#### Exercise details:
Output every line of the listing below unchanged, but leave out the pictures.

#### Dataset records:

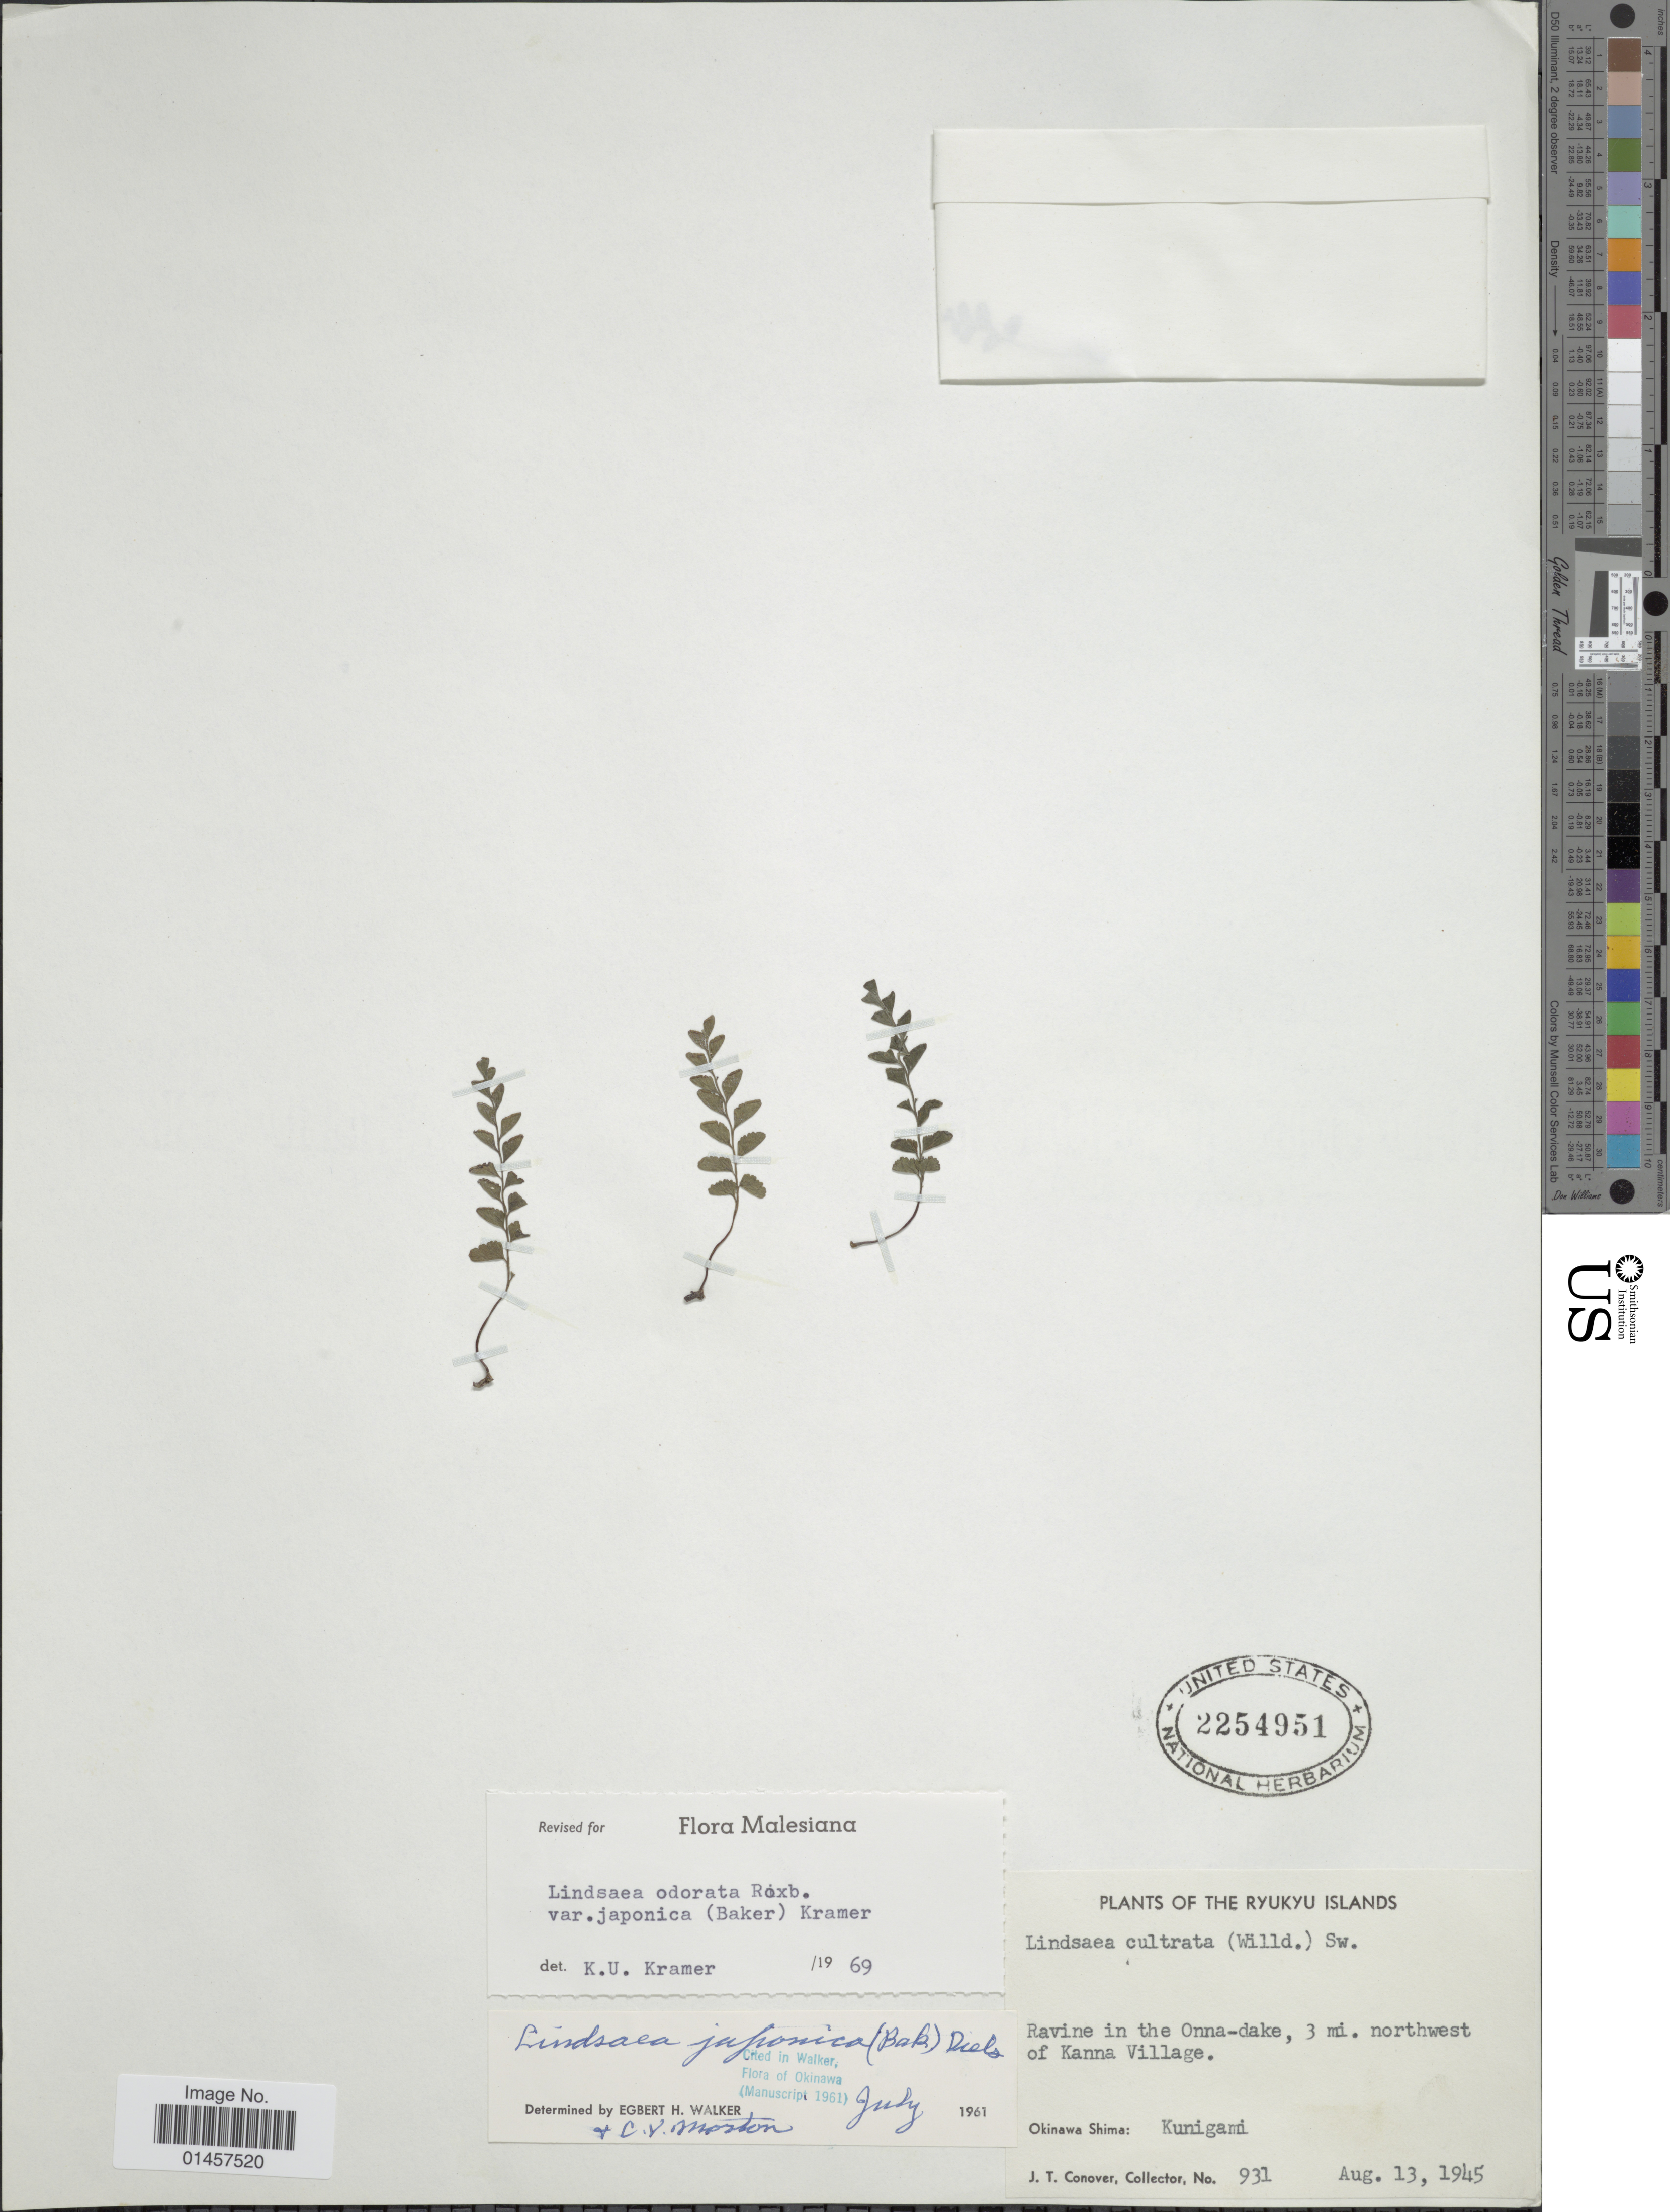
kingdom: Plantae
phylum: Tracheophyta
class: Polypodiopsida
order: Polypodiales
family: Lindsaeaceae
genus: Osmolindsaea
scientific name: Osmolindsaea japonica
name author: (Baker) Lehtonen & Christenh.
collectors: J. T. Conover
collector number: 931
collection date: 1945-08-13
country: Japan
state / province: Okinawa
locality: Ryukyu islands, Ravine in the Onna-dake, 3mi. northwest of Kanna village, Okinawa Shima: Kunigami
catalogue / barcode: US 2254951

#### Full response:
kingdom: Plantae
phylum: Tracheophyta
class: Polypodiopsida
order: Polypodiales
family: Lindsaeaceae
genus: Osmolindsaea
scientific name: Osmolindsaea japonica
name author: (Baker) Lehtonen & Christenh.
collectors: J. T. Conover
collector number: 931
collection date: 1945-08-13
country: Japan
state / province: Okinawa
locality: Ryukyu islands, Ravine in the Onna-dake, 3mi. northwest of Kanna village, Okinawa Shima: Kunigami
catalogue / barcode: US 2254951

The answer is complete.